Now, Todd Mostak, a former researcher at MIT’s Computer Science and Artificial Intelligence Laboratory (CSAIL), is using GPUs to develop an analytic database and visualization platform called MapD, which is the fastest of its kind in the world, according to Mostak.

MapD is essentially a form of a commonly used database-management system that’s modified to run on GPUs instead of the central processing units (CPUs) that power most traditional database-management systems. By doing so, MapD can process billions of data points in milliseconds, making it 100 times faster than traditional systems. Moreover, MapD visualizes all processed data points nearly instantaneously — such as, say, plotting tweets on a world map — and parameters can be modified on the fly to adjust the visualized display.

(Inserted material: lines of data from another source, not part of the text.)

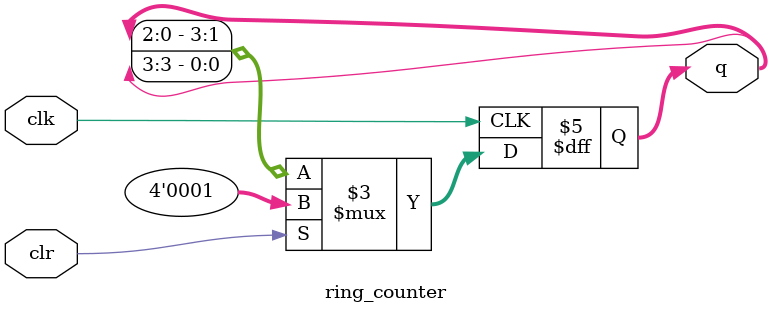
<source format=sv>
module ring_counter(clk,clr,q);
  input clk ,clr;
  parameter N =4;
  output reg[N-1:0] q;
  
  always @(posedge clk)begin
    if(clr)begin 
      q <= 4'b0001;
    end
    
    else begin
      q <= {q[N-2:0],q[N-1]};
    end 
  end 
endmodule

</source>
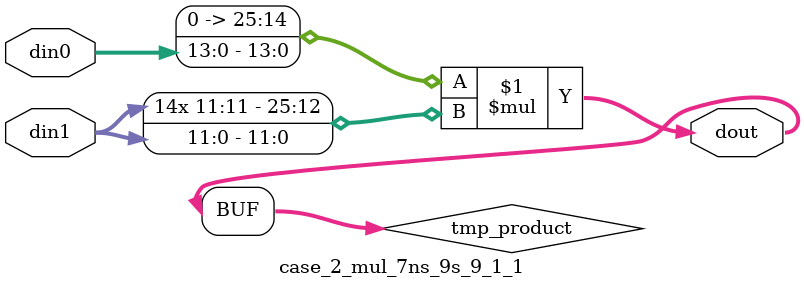
<source format=v>

`timescale 1 ns / 1 ps

 (* use_dsp = "no" *)  module case_2_mul_7ns_9s_9_1_1(din0, din1, dout);
parameter ID = 1;
parameter NUM_STAGE = 0;
parameter din0_WIDTH = 14;
parameter din1_WIDTH = 12;
parameter dout_WIDTH = 26;

input [din0_WIDTH - 1 : 0] din0; 
input [din1_WIDTH - 1 : 0] din1; 
output [dout_WIDTH - 1 : 0] dout;

wire signed [dout_WIDTH - 1 : 0] tmp_product;

























assign tmp_product = $signed({1'b0, din0}) * $signed(din1);










assign dout = tmp_product;





















endmodule

</source>
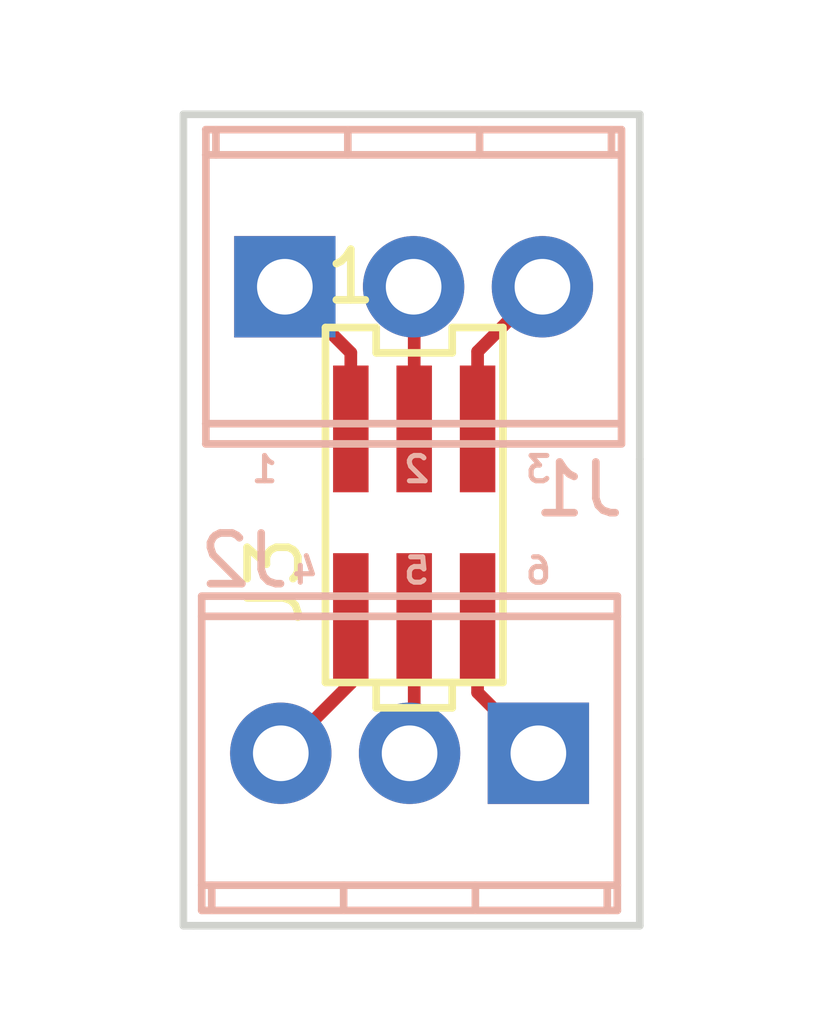
<source format=kicad_pcb>
(kicad_pcb (version 4) (host pcbnew 4.0.6)

  (general
    (links 6)
    (no_connects 0)
    (area 0 0 0 0)
    (thickness 1.6)
    (drawings 12)
    (tracks 13)
    (zones 0)
    (modules 3)
    (nets 7)
  )

  (page A4)
  (layers
    (0 F.Cu signal)
    (31 B.Cu signal)
    (32 B.Adhes user)
    (33 F.Adhes user)
    (34 B.Paste user)
    (35 F.Paste user)
    (36 B.SilkS user)
    (37 F.SilkS user)
    (38 B.Mask user)
    (39 F.Mask user)
    (40 Dwgs.User user)
    (41 Cmts.User user)
    (42 Eco1.User user)
    (43 Eco2.User user)
    (44 Edge.Cuts user)
    (45 Margin user)
    (46 B.CrtYd user)
    (47 F.CrtYd user)
    (48 B.Fab user)
    (49 F.Fab user)
  )

  (setup
    (last_trace_width 0.25)
    (trace_clearance 0.2)
    (zone_clearance 0.508)
    (zone_45_only no)
    (trace_min 0.2)
    (segment_width 0.2)
    (edge_width 0.15)
    (via_size 0.6)
    (via_drill 0.4)
    (via_min_size 0.4)
    (via_min_drill 0.3)
    (uvia_size 0.3)
    (uvia_drill 0.1)
    (uvias_allowed no)
    (uvia_min_size 0.2)
    (uvia_min_drill 0.1)
    (pcb_text_width 0.3)
    (pcb_text_size 1.5 1.5)
    (mod_edge_width 0.15)
    (mod_text_size 1 1)
    (mod_text_width 0.15)
    (pad_size 1.524 1.524)
    (pad_drill 0.762)
    (pad_to_mask_clearance 0.2)
    (aux_axis_origin 0 0)
    (visible_elements FFFFFF7F)
    (pcbplotparams
      (layerselection 0x00030_80000001)
      (usegerberextensions false)
      (excludeedgelayer true)
      (linewidth 0.100000)
      (plotframeref false)
      (viasonmask false)
      (mode 1)
      (useauxorigin false)
      (hpglpennumber 1)
      (hpglpenspeed 20)
      (hpglpendiameter 15)
      (hpglpenoverlay 2)
      (psnegative false)
      (psa4output false)
      (plotreference true)
      (plotvalue true)
      (plotinvisibletext false)
      (padsonsilk false)
      (subtractmaskfromsilk false)
      (outputformat 1)
      (mirror false)
      (drillshape 1)
      (scaleselection 1)
      (outputdirectory ""))
  )

  (net 0 "")
  (net 1 "Net-(J1-Pad3)")
  (net 2 "Net-(J1-Pad1)")
  (net 3 "Net-(J1-Pad2)")
  (net 4 "Net-(J2-Pad3)")
  (net 5 "Net-(J2-Pad1)")
  (net 6 "Net-(J2-Pad2)")

  (net_class Default "This is the default net class."
    (clearance 0.2)
    (trace_width 0.25)
    (via_dia 0.6)
    (via_drill 0.4)
    (uvia_dia 0.3)
    (uvia_drill 0.1)
    (add_net "Net-(J1-Pad1)")
    (add_net "Net-(J1-Pad2)")
    (add_net "Net-(J1-Pad3)")
    (add_net "Net-(J2-Pad1)")
    (add_net "Net-(J2-Pad2)")
    (add_net "Net-(J2-Pad3)")
  )

  (module Connectors_Terminal_Blocks:TerminalBlock_Pheonix_MPT-2.54mm_3pol (layer B.Cu) (tedit 598CDBC7) (tstamp 598CDB91)
    (at 147.2 104.2)
    (descr "3-way 2.54mm pitch terminal block, Phoenix MPT series")
    (path /598CD7FC)
    (fp_text reference J1 (at 5.8 4) (layer B.SilkS)
      (effects (font (size 1 1) (thickness 0.15)) (justify mirror))
    )
    (fp_text value Screw_Terminal_1x03 (at 2.54 -4.50088) (layer B.Fab)
      (effects (font (size 1 1) (thickness 0.15)) (justify mirror))
    )
    (fp_line (start -1.778 -3.302) (end 6.858 -3.302) (layer B.CrtYd) (width 0.05))
    (fp_line (start -1.778 3.302) (end -1.778 -3.302) (layer B.CrtYd) (width 0.05))
    (fp_line (start 6.858 3.302) (end -1.778 3.302) (layer B.CrtYd) (width 0.05))
    (fp_line (start 6.858 -3.302) (end 6.858 3.302) (layer B.CrtYd) (width 0.05))
    (fp_line (start 6.63956 3.0988) (end -1.55956 3.0988) (layer B.SilkS) (width 0.15))
    (fp_line (start 6.63956 2.70002) (end -1.55956 2.70002) (layer B.SilkS) (width 0.15))
    (fp_line (start 6.63956 -2.60096) (end -1.55956 -2.60096) (layer B.SilkS) (width 0.15))
    (fp_line (start -1.55956 -3.0988) (end 6.63956 -3.0988) (layer B.SilkS) (width 0.15))
    (fp_line (start 3.84048 -2.60096) (end 3.84048 -3.0988) (layer B.SilkS) (width 0.15))
    (fp_line (start -1.3589 -3.0988) (end -1.3589 -2.60096) (layer B.SilkS) (width 0.15))
    (fp_line (start 6.44144 -2.60096) (end 6.44144 -3.0988) (layer B.SilkS) (width 0.15))
    (fp_line (start 1.24206 -3.0988) (end 1.24206 -2.60096) (layer B.SilkS) (width 0.15))
    (fp_line (start 6.63956 -3.0988) (end 6.63956 3.0988) (layer B.SilkS) (width 0.15))
    (fp_line (start -1.55702 3.0988) (end -1.55702 -3.0988) (layer B.SilkS) (width 0.15))
    (pad 3 thru_hole oval (at 5.08 0) (size 1.99898 1.99898) (drill 1.09728) (layers *.Cu *.Mask)
      (net 1 "Net-(J1-Pad3)"))
    (pad 1 thru_hole rect (at 0 0) (size 1.99898 1.99898) (drill 1.09728) (layers *.Cu *.Mask)
      (net 2 "Net-(J1-Pad1)"))
    (pad 2 thru_hole oval (at 2.54 0) (size 1.99898 1.99898) (drill 1.09728) (layers *.Cu *.Mask)
      (net 3 "Net-(J1-Pad2)"))
    (model Terminal_Blocks.3dshapes/TerminalBlock_Pheonix_MPT-2.54mm_3pol.wrl
      (at (xyz 0.1 0 0))
      (scale (xyz 1 1 1))
      (rotate (xyz 0 0 0))
    )
  )

  (module Connectors_Terminal_Blocks:TerminalBlock_Pheonix_MPT-2.54mm_3pol (layer B.Cu) (tedit 598CDBCE) (tstamp 598CDB98)
    (at 152.2 113.4 180)
    (descr "3-way 2.54mm pitch terminal block, Phoenix MPT series")
    (path /598CD863)
    (fp_text reference J2 (at 5.8 3.8 180) (layer B.SilkS)
      (effects (font (size 1 1) (thickness 0.15)) (justify mirror))
    )
    (fp_text value Screw_Terminal_1x03 (at 2.54 -4.50088 180) (layer B.Fab)
      (effects (font (size 1 1) (thickness 0.15)) (justify mirror))
    )
    (fp_line (start -1.778 -3.302) (end 6.858 -3.302) (layer B.CrtYd) (width 0.05))
    (fp_line (start -1.778 3.302) (end -1.778 -3.302) (layer B.CrtYd) (width 0.05))
    (fp_line (start 6.858 3.302) (end -1.778 3.302) (layer B.CrtYd) (width 0.05))
    (fp_line (start 6.858 -3.302) (end 6.858 3.302) (layer B.CrtYd) (width 0.05))
    (fp_line (start 6.63956 3.0988) (end -1.55956 3.0988) (layer B.SilkS) (width 0.15))
    (fp_line (start 6.63956 2.70002) (end -1.55956 2.70002) (layer B.SilkS) (width 0.15))
    (fp_line (start 6.63956 -2.60096) (end -1.55956 -2.60096) (layer B.SilkS) (width 0.15))
    (fp_line (start -1.55956 -3.0988) (end 6.63956 -3.0988) (layer B.SilkS) (width 0.15))
    (fp_line (start 3.84048 -2.60096) (end 3.84048 -3.0988) (layer B.SilkS) (width 0.15))
    (fp_line (start -1.3589 -3.0988) (end -1.3589 -2.60096) (layer B.SilkS) (width 0.15))
    (fp_line (start 6.44144 -2.60096) (end 6.44144 -3.0988) (layer B.SilkS) (width 0.15))
    (fp_line (start 1.24206 -3.0988) (end 1.24206 -2.60096) (layer B.SilkS) (width 0.15))
    (fp_line (start 6.63956 -3.0988) (end 6.63956 3.0988) (layer B.SilkS) (width 0.15))
    (fp_line (start -1.55702 3.0988) (end -1.55702 -3.0988) (layer B.SilkS) (width 0.15))
    (pad 3 thru_hole oval (at 5.08 0 180) (size 1.99898 1.99898) (drill 1.09728) (layers *.Cu *.Mask)
      (net 4 "Net-(J2-Pad3)"))
    (pad 1 thru_hole rect (at 0 0 180) (size 1.99898 1.99898) (drill 1.09728) (layers *.Cu *.Mask)
      (net 5 "Net-(J2-Pad1)"))
    (pad 2 thru_hole oval (at 2.54 0 180) (size 1.99898 1.99898) (drill 1.09728) (layers *.Cu *.Mask)
      (net 6 "Net-(J2-Pad2)"))
    (model Terminal_Blocks.3dshapes/TerminalBlock_Pheonix_MPT-2.54mm_3pol.wrl
      (at (xyz 0.1 0 0))
      (scale (xyz 1 1 1))
      (rotate (xyz 0 0 0))
    )
  )

  (module MyConnectors:Gecko6Pin_SMD_Female (layer F.Cu) (tedit 598CBBE2) (tstamp 598CDBA2)
    (at 148.5011 105.0036)
    (path /598CD79D)
    (fp_text reference J3 (at -1.5 5 90) (layer F.SilkS)
      (effects (font (size 1 1) (thickness 0.15)))
    )
    (fp_text value CONN_01X06 (at -3 -1.5 90) (layer F.Fab)
      (effects (font (size 1 1) (thickness 0.15)))
    )
    (fp_text user 1 (at 0 -1) (layer F.SilkS)
      (effects (font (size 1 1) (thickness 0.15)))
    )
    (fp_line (start 0.5 7) (end 0.5 7.5) (layer F.SilkS) (width 0.15))
    (fp_line (start 0.5 7.5) (end 2 7.5) (layer F.SilkS) (width 0.15))
    (fp_line (start 2 7.5) (end 2 7) (layer F.SilkS) (width 0.15))
    (fp_line (start -0.5 1.5) (end -0.5 7) (layer F.SilkS) (width 0.15))
    (fp_line (start -0.5 7) (end 3 7) (layer F.SilkS) (width 0.15))
    (fp_line (start 3 7) (end 3 0) (layer F.SilkS) (width 0.15))
    (fp_line (start 3 0) (end 2 0) (layer F.SilkS) (width 0.15))
    (fp_line (start 2 0) (end 2 0.5) (layer F.SilkS) (width 0.15))
    (fp_line (start 2 0.5) (end 0.5 0.5) (layer F.SilkS) (width 0.15))
    (fp_line (start 0.5 0.5) (end 0.5 0) (layer F.SilkS) (width 0.15))
    (fp_line (start 0.5 0) (end -0.5 0) (layer F.SilkS) (width 0.15))
    (fp_line (start -0.5 0) (end -0.5 1.5) (layer F.SilkS) (width 0.15))
    (pad 1 smd rect (at 0 2) (size 0.7 2.5) (layers F.Cu F.Paste F.Mask)
      (net 2 "Net-(J1-Pad1)"))
    (pad 2 smd rect (at 1.25 2) (size 0.7 2.5) (layers F.Cu F.Paste F.Mask)
      (net 3 "Net-(J1-Pad2)"))
    (pad 3 smd rect (at 2.5 2) (size 0.7 2.5) (layers F.Cu F.Paste F.Mask)
      (net 1 "Net-(J1-Pad3)"))
    (pad 4 smd rect (at 0 5.7) (size 0.7 2.5) (layers F.Cu F.Paste F.Mask)
      (net 4 "Net-(J2-Pad3)"))
    (pad 5 smd rect (at 1.25 5.7) (size 0.7 2.5) (layers F.Cu F.Paste F.Mask)
      (net 6 "Net-(J2-Pad2)"))
    (pad 6 smd rect (at 2.5 5.7) (size 0.7 2.5) (layers F.Cu F.Paste F.Mask)
      (net 5 "Net-(J2-Pad1)"))
  )

  (gr_line (start 145.4 116.8) (end 145.2 116.8) (angle 90) (layer Edge.Cuts) (width 0.15))
  (gr_line (start 154.2 116.8) (end 145.4 116.8) (angle 90) (layer Edge.Cuts) (width 0.15))
  (gr_line (start 154.2 107.6) (end 154.2 116.8) (angle 90) (layer Edge.Cuts) (width 0.15))
  (gr_line (start 145.2 100.8) (end 145.2 116.8) (angle 90) (layer Edge.Cuts) (width 0.15))
  (gr_line (start 154.2 100.8) (end 145.2 100.8) (angle 90) (layer Edge.Cuts) (width 0.15))
  (gr_line (start 154.2 107.6) (end 154.2 100.8) (angle 90) (layer Edge.Cuts) (width 0.15))
  (gr_text "6\n" (at 152.2 109.8) (layer B.SilkS)
    (effects (font (size 0.5 0.5) (thickness 0.1)) (justify mirror))
  )
  (gr_text 5 (at 149.8 109.8) (layer B.SilkS)
    (effects (font (size 0.5 0.5) (thickness 0.1)) (justify mirror))
  )
  (gr_text 4 (at 147.6 109.8) (layer B.SilkS)
    (effects (font (size 0.5 0.5) (thickness 0.1)) (justify mirror))
  )
  (gr_text 3 (at 152.2 107.8) (layer B.SilkS)
    (effects (font (size 0.5 0.5) (thickness 0.1)) (justify mirror))
  )
  (gr_text 2 (at 149.8 107.8) (layer B.SilkS)
    (effects (font (size 0.5 0.5) (thickness 0.1)) (justify mirror))
  )
  (gr_text 1 (at 146.8 107.8) (layer B.SilkS)
    (effects (font (size 0.5 0.5) (thickness 0.1)) (justify mirror))
  )

  (segment (start 151.0011 107.0036) (end 151.0011 105.4789) (width 0.25) (layer F.Cu) (net 1))
  (segment (start 151.0011 105.4789) (end 152.28 104.2) (width 0.25) (layer F.Cu) (net 1) (tstamp 598CDBC3))
  (segment (start 148.5011 107.0036) (end 148.5011 105.5011) (width 0.25) (layer F.Cu) (net 2))
  (segment (start 148.5011 105.5011) (end 147.2 104.2) (width 0.25) (layer F.Cu) (net 2) (tstamp 598CDBC7))
  (segment (start 149.7511 107.0036) (end 149.7511 104.2111) (width 0.25) (layer F.Cu) (net 3))
  (segment (start 149.7511 104.2111) (end 149.74 104.2) (width 0.25) (layer F.Cu) (net 3) (tstamp 598CDBBF))
  (segment (start 148.5011 110.7036) (end 148.5011 112.0189) (width 0.25) (layer F.Cu) (net 4) (status 400000))
  (segment (start 148.5011 112.0189) (end 147.12 113.4) (width 0.25) (layer F.Cu) (net 4) (tstamp 598CDC80) (status 800000))
  (segment (start 151.0011 110.7036) (end 151.0011 112.2011) (width 0.25) (layer F.Cu) (net 5) (status 400000))
  (segment (start 151.0011 112.2011) (end 152.2 113.4) (width 0.25) (layer F.Cu) (net 5) (tstamp 598CDC87) (status 800000))
  (segment (start 149.7511 110.7036) (end 149.7511 113.3089) (width 0.25) (layer F.Cu) (net 6) (status C00000))
  (segment (start 149.7511 113.3089) (end 149.66 113.4) (width 0.25) (layer F.Cu) (net 6) (tstamp 598CDC84) (status C00000))
  (segment (start 149.5511 113.2911) (end 149.66 113.4) (width 0.25) (layer F.Cu) (net 6) (tstamp 598CDBCF) (status 30))

)

</source>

With its first product launched last March, MapD’s clients already include Verizon and other big-name telecommunications companies, a social media giant, and financial and advertising firms. In October, the investment arm of the U.S. Central Intelligence Agency, In-Q-Tel, announced that it had invested in MapD’s latest funding round to accelerate the development of certain features for the U.S. intelligence community.

“[The CIA has] a lot of geospatial data, and they need to be able to form, visualize, and query that data in real-time. It’s a real need across the intelligence community,” Mostak says.

“Making GPUs first-class citizens”

GPUs are designed specifically for parallel computing, with thousands of energy-efficient cores that can, for example, simultaneously determine the color of each pixel on a computer screen to render an image. GPUs also use high bandwidth memory, a form of random access memory (RAM) that’s about an order of magnitude faster than CPUs.

Today, some databases are being powered by GPUs. But these systems suffer from a major design flaw, Mostak says: “In most implementations, the data is initially stored on a CPU, moved to the GPU for a query, and results are moved back to the CPU for storage. Even if you speed up the computation time of a query [by using a GPU], you lose most of the speed by transferring from CPU to GPU and back.”